I have been married for two years. About two months after we got married my husband started playing video games. I started dating him partly because he didn't play video games. Anyway we get home from work, eat and then he plays on his computer until midnight everyday. On Saturdays he doesn't come to bed until four or five in the morning.
Another issue is that he can talk to his mom, sister, and best friends for hours. But when it comes to me we can only talk for about five minutes before he starts yelling.
I'm sick of being yelled at and ignored. I know it's my fault. After we got married I found out that having kids will be very difficult. That's hard to find out in the Mormon culture. I've had three surgeries so far and still a long road ahead before we finally get to the point where I will have a 60 percent chance of carrying a baby full term. It's hard on me, but I know it's hard on him too, and maybe having and telling is just how he is getting through it. Ignoring me is easier than dealing with our issues.
I stopped trying which finally got him to notice me. So now he is trying (which usually only lasts a week or so).

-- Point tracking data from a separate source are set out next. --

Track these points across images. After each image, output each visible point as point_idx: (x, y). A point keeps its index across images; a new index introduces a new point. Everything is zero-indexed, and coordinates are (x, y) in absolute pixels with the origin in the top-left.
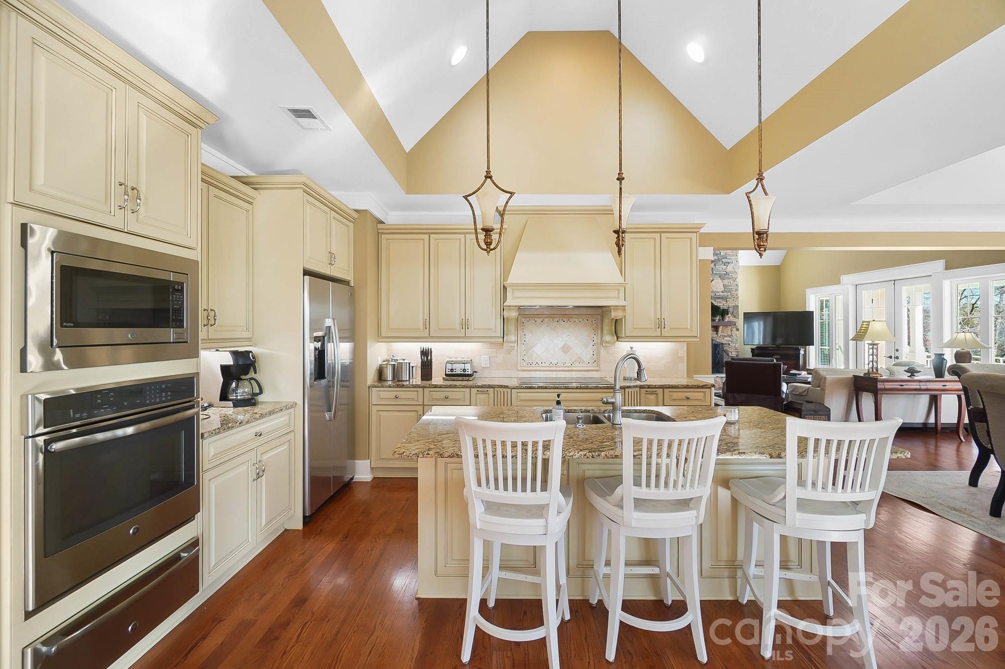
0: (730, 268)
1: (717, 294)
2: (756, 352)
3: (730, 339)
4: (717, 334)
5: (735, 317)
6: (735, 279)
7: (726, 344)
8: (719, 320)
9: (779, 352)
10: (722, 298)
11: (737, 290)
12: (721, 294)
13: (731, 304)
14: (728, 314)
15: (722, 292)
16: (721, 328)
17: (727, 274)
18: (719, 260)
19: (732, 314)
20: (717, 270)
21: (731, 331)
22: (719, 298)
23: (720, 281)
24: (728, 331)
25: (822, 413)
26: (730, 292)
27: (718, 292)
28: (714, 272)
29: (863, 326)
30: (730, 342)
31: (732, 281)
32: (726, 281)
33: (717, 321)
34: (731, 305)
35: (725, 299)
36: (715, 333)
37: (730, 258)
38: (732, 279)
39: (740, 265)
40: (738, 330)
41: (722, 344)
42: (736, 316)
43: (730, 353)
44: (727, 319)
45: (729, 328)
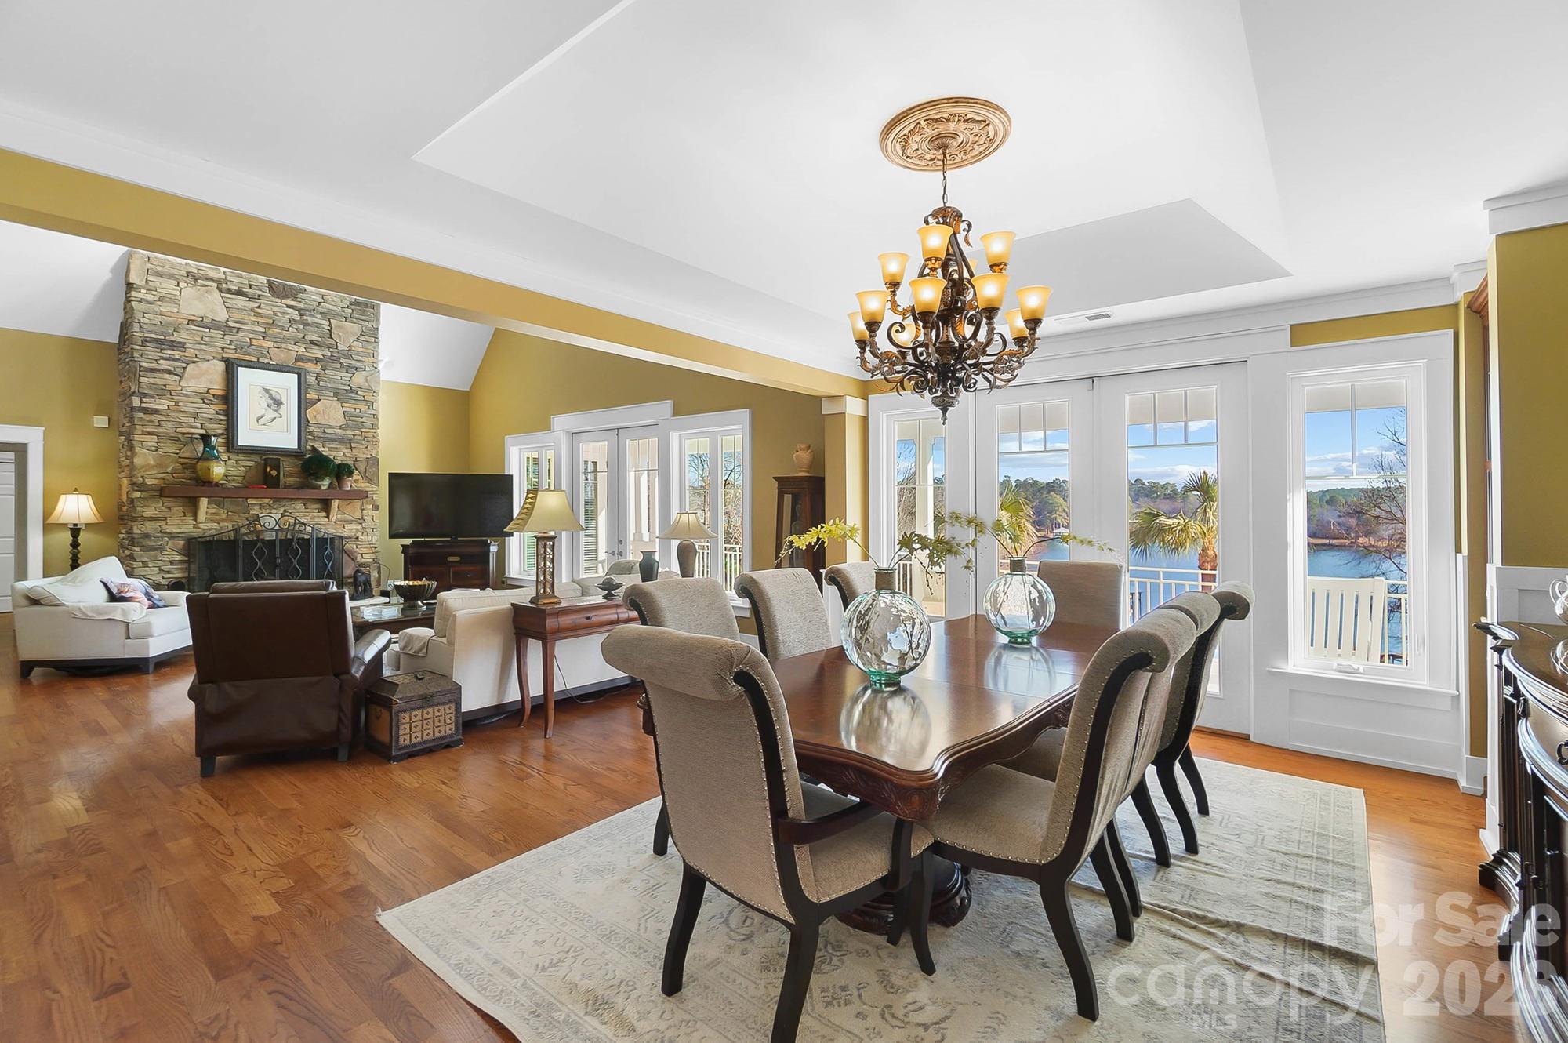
0: (359, 379)
1: (327, 431)
2: (411, 551)
3: (360, 527)
4: (328, 517)
5: (370, 481)
6: (370, 404)
7: (350, 538)
8: (331, 486)
9: (456, 550)
10: (341, 441)
11: (374, 426)
12: (340, 431)
13: (361, 454)
14: (351, 474)
15: (341, 427)
16: (335, 503)
17: (352, 390)
18: (332, 359)
19: (364, 475)
20: (330, 379)
21: (362, 510)
22: (333, 440)
23: (335, 403)
24: (354, 509)
25: (443, 699)
26: (360, 427)
27: (331, 427)
28: (322, 383)
29: (527, 501)
30: (359, 534)
31: (364, 408)
32: (350, 407)
33: (324, 488)
34: (361, 456)
35: (349, 442)
36: (324, 514)
37: (360, 358)
38: (364, 403)
39: (382, 378)
40: (376, 508)
41: (341, 537)
42: (372, 479)
43: (359, 557)
44: (348, 485)
45: (358, 503)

But after each time he starts trying and I forgive him, he goes right back to ignoring me. Each time the ignoring part of it pattern lasts longer. I don't want to give him the ability to keep hurting me like that. Maybe it's better to end things now before kids are in the mix. Maybe it would be easier to be a single Mormon who can't have kids than a married one who can't. Then he would have the chance to meet and marry a girl who can give him what he needs because I just can't.